If you looked up optimisation (or optimization for our American readers) in the dictionary it would say something along the lines of Making the most of what we’ve got.
A worthy endeavour and challenge accepted.
In 2016 my whole team got a chance to spend some time spiking out our proposed upgrade to our codebase and this really got me thinking about how we should build our front end. Pretty quickly I realised that the browser would be a large factor in our approach and equally large bottleneck in our knowledge.
Since then my team have had the privilege of putting a lot of this theory in to practice, giving us lots of learnings along the way.
I’ve also interacted with lots of other developers online and at talks I’ve given about optimisation so I want to pass my knowledge on to you.
- Users are happier because web pages load faster and are tailored to give a better UX.
- Developers are happier because your codebase and architecture follow best practices.
- The business is happier because of potentially lower bounce rates and higher conversions.
- You can future proof your code for when speed and optimisation affects SEO rankings more.
- And you can help make the web a better place.
We can’t control the browser or do much to change the way that it behaves, but we can understand how it works so that we can optimise the payload we deliver.
Luckily, the fundamentals of browser behaviour are pretty stable, well documented and unlikely to change significantly for a long time.
So this at least gives us a goal to aim for.
Code, stack, architecture and patterns on the other hand are something we can control. They’re more flexible, change at a more rapid pace and provide us with more options at our end.
I decided to work from the outside in, figuring out what the end result of our code should be, and then form an opinion on writing that code. In this first blog we’re going to focus on all we need to know about the browser.
What the browser does
Let’s build up some knowledge. Here’s some trivial HTML we’ll expect our browser to run.
How the browser renders the page
When the browser receives our HTML it parses it, breaking it down in to a vocabulary it understands, which is kept consistent in all browsers thanks to the HTML5 DOM Specification. It then runs through a series of steps to construct and render the page. Here’s the very high level overview.
- Use the HTML to create the Document Object Model (DOM).
- Use the CSS to create the CSS Object Model (CSSOM).
- Execute the Scripts on the DOM and CSSOM.
- Combine the DOM and CSSOM to form the Render Tree.
- Use the Render Tree to Layout the size and position of all elements.
- Paint in all the pixels.
Step one — HTML
The browser starts reading the markup from top to bottom and uses it to create the DOM by breaking it down in to Nodes.
HTML delivery optimisation strategies
- Styles at the top and scripts at the bottom
While there are exceptions and nuances to this rule, the general idea is to load styles as early as possible and scripts as late as possible.

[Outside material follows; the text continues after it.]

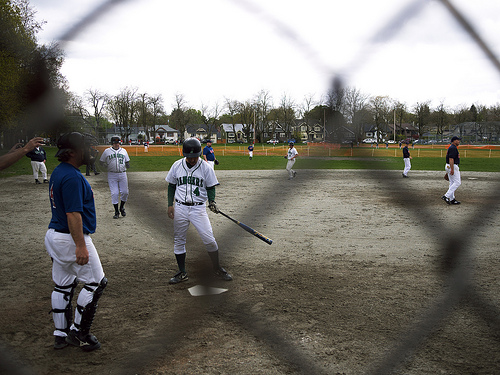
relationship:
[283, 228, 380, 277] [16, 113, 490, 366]
dirt on baseball field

The reason for this is that scripts require the HTML and CSS to have finished parsing before they execute, therefore we put styles up high so they have ample time to compute before we compile and execute our scripts at the bottom.
Further on we investigate how to tweak this while optimising.
- Minification and compression
Minification removes any redundant characters, including whitespace, comments, extra semicolons, etc.
Compression, such as GZip, replaces data in code or assets that is repeated by instead assigning it a pointer back to the original instance. Massively compressing the size of downloads and instead relying on the client to unpack the files.
By doing both you could potentially thin your payload down by 80 or 90%. E.g. Save 87% on bootstrap alone.
- Preload, Prefetch, Prerender, Preconnect
These four html attributes allow us to preemptively load resources or make network connections that our user may need in the future.
preload attribute allows us to preload resources we will need during the current page navigation.
prefetch attribute allows us to prefetch resources and network requests for future navigations.
prerender attribute fully renders a page in the background.
preconnect attribute anticipates future network requests and conducts the DNS lookups, TLS negotiations, TCP handshakes.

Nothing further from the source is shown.